That is the challenge proponents of a new type of "dibaryon" - a particle that contains six quarks instead of the usual three - face. They have done simulations of quantum chromodynamics (QCD) but now they want to hand that off to physicists and expect them to go hunting for it.
"Baryons", principally protons and neutrons, are particles composed of three quarks bound tightly together, with their charge depending on the "color" of the quarks that make them up. A dibaryon is essentially a system with two baryons and there is one known dibaryon in nature--deuteron, a deuterium (or heavy-hydrogen) nucleus that contains a proton and a neutron that are very lightly bound.
Could there be more than one type of dibaryon?
While no other dibaryon has been found, that is not for lack of trying. Or a lack of theoretical physicists doing math to show there should be. A new paper in Physical Review Letters has predicted the existence of what they call a "most strange" dibaryon, made up of two "Omega baryons" that contain three strange quarks each. They named it "di-Omega".
Artistic rendering of the potential di-Omega dibaryon. Credit: Keiko Murano
They thank better QCD calculations, better simulation algorithms, and more powerful supercomputers. How valid it is depends on your confidence in a new theoretical framework called the "time-dependent HAL QCD method", which allowed them to extract the force acting between baryons from the large volume of numerical data obtained using the K computer installed at the Riken Advanced Institute for Computational Science campus in Kobe.
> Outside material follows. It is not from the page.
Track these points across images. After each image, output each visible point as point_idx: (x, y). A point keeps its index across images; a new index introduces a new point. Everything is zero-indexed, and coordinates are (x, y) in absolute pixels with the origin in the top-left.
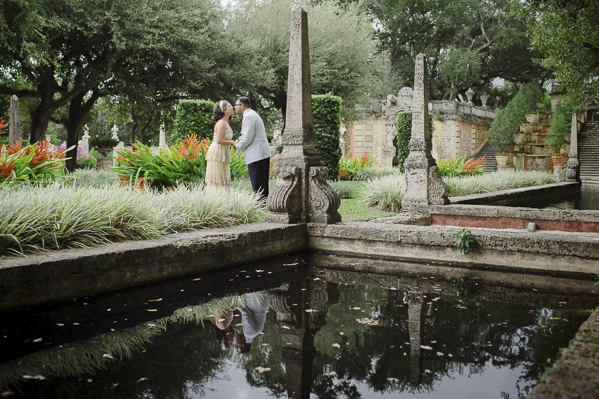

A new computational method, the unified contraction algorithm, allowed much more efficient calculation of a system with a large number of quarks.
Even using a supercomputer it took them three years.
How to prove it? If a dibaryon system outside of deuteron exists they'll need heavy ion collisions to find it. And even if they do it will only be a waypoint, providing hints for understanding the interaction among strange-quark particles called hyperons, and to understand how, under extreme conditions like those found in neutron stars, normal matter can transition to hyperonic matter--made up of protons, neutrons, and hyperons, and eventually to quark matter composed of up, down and strange quarks.